1067
On the Mechanism of Corrosion in Presence of Organic Acids

Wednesday, 27 May 2015: 14:00
PDR 2 (Hilton Chicago)
A. Kahyarian (Institute for Corrosion and Multiphase Flow Technology) and S. Nesic (Institute for Corrosion and Multiphase Flow Technology, Ohio University)
Theories on the role of organic acids in general, and acetic acid in particular, in carbon steel corrosion were initiated in 1940s with the reports on the significant effect of acetic acid in pipeline corrosion in oil and gas industry1.  It was reported that even small amounts of acetic acid (300 ppm) can cause severe corrosion of pipeline steel1. Later on, several studies on the concentration of organic acids in formation water of oil and gas wells have been reported up to 3000 ppm of acetic acid1–4. Despite numerous studies on the mechanism of acetic acid corrosion of pipeline steel, details of the mechanism are still debated.

Acetic acid is known as a week acid which is partially dissociate in water.

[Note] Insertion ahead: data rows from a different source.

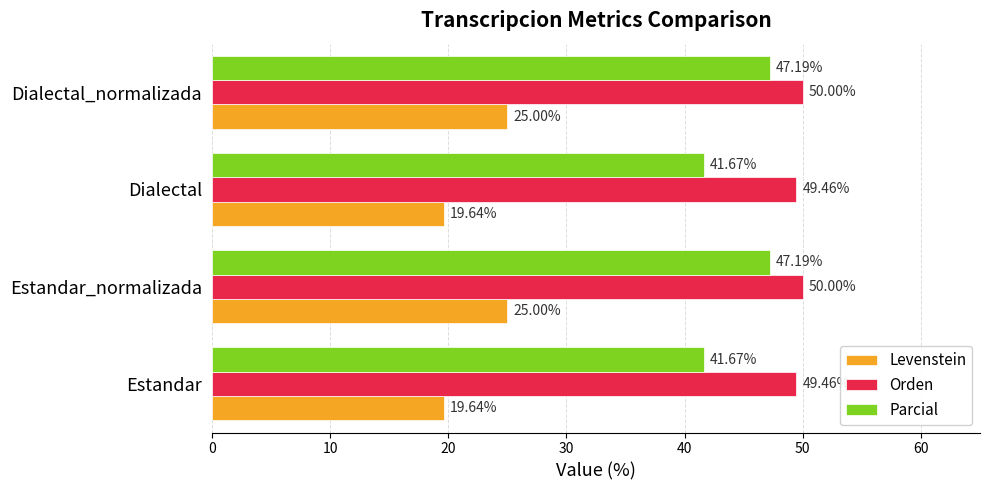

Is the value of Levenstein at Dialectal_normalizada greater than the value of Parcial at Estandar?

No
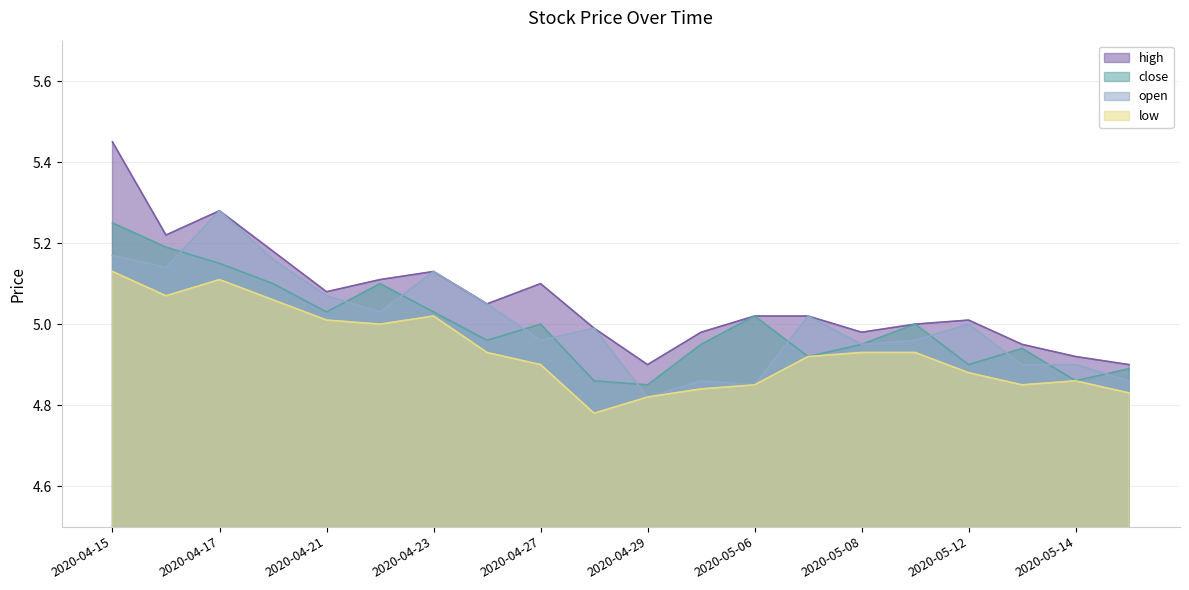

True or false: high has a value of 4.9 at 2020-04-29.

True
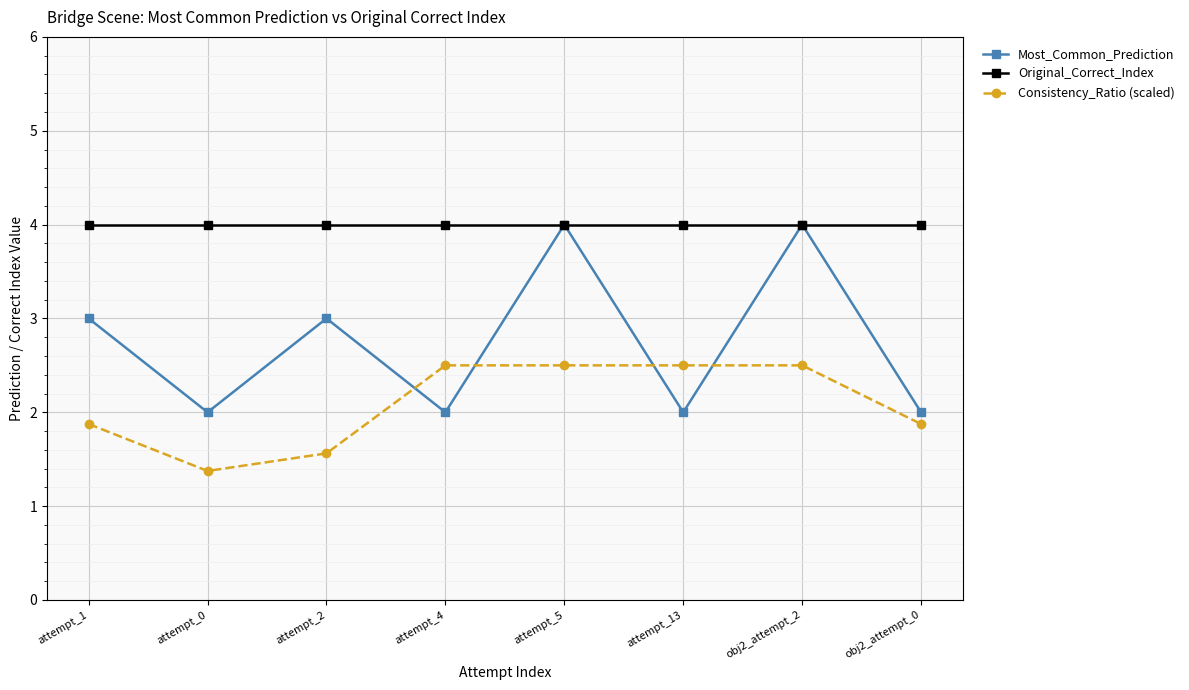

Which series has the widest spread of values?

Most_Common_Prediction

It is also known that weak acids act as a reservoir for hydrogen ions in the corrosion process. This phenomenon known as “buffering effect”, describes the enhanced limiting current in presence of acetic acid compared to the case of strong acids at a similar pH. Additionally, it is suggested that the undissociated acetic acid is also a proton donor and is able to be reduced at the surface of the steel, which is known as “direct reduction” mechanism.

The direct reduction mechanism has been used for years5,6. Also, many other studies on the combined effect of acetic acid and carbon dioxide on carbon steel have adopted the same mechanism7–9. However, recent studies suggest that undissociated acetic acid is only involved in the corrosion process as a buffer for hydrogen ions. Tran et al.10 report a series of polarization curves on SS304 stainless steel, showing that the concentration of acetic acid does not affect the charge transfer portion of the cathodic sweeps. Therefore, they have concluded that acetic acid is not involved in charge transfer processes directly and that the buffering effect is the main mechanism. In that study, authors suggest that the same mechanism is valid for carbon steel.

In the present study an iron electrode was used instead of carbon steel in order to minimize the effect of impurities such as carbon. Figure 1 presents the experimental data collected in the present work and the comparison with the results of the mathematical simulations. The experimental data are collected using a rotating disk electrode made from pure iron exposed in a two liter, three electrode glass cell in deoxygenated aqueous solution. The mathematical simulation is the solution of Nernst Plank equation for an acetic acid aqueous system. These equations are solved with finite difference method, using Newman’s BANDJ11 algorithm in FORTRAN with a MATLAB user interface.

Figure 1 shows a clear linear cathodic charge transfer behavior at both pH values. Additionally the charge transfer part of the cathodic reactions is insensitive to changes in concentration of acetic acid which is the indication that free acetic acid in the system is not directly reduced at the surface of iron. Current results confirm that the proposed mechanism by Tran et al. applies to pure iron which has great similarity to pipeline steel.

The mathematical calculations proposed here also support the same conclusion. Additionally, comparison of the calculated charge transfer rates based on these results suggests that the rate of dissolution of iron is slightly retarded in presence of acetic acid.

References:

1. P. Menaul, Oil Gas J, 43, 80–81 (1944)

2. T. R. Utvik, Chemosphere, 39, 2593–2606 (1999)

3. T. Barth, Appl. geochemistry, 6, 1–15 (1991)

4. Y. M. Gunaltun and D. Larrey, Corros. 2000 (2000).

5. Y. Garsany, D. Pletcher, and B. Hedges, Corros. 2002, 1–16 (2002)

6. M. Matos, C. Canhoto, M. F. Bento, and M. D. Geraldo, J. Electroanal. Chem., 647, 144–149 (2010)

7. V. Fajardo, C. Canto, B. Brown, and S. Nesic, … Corros., 1–18 (2007)

8. K. George and S. Nešic, Corrosion, 178–186 (2007)

9. K. George, S. Nesic, and K. de Waard, Corros. 2004, 1–25 (2004)

10. T. Tran, B. Brown, S. Nešic, and B. Tribollet, Corrosion, 70, 223–229 (2013)

11. J. Newman, Ind. Eng. Chem. Fundam., 514–517 (1968)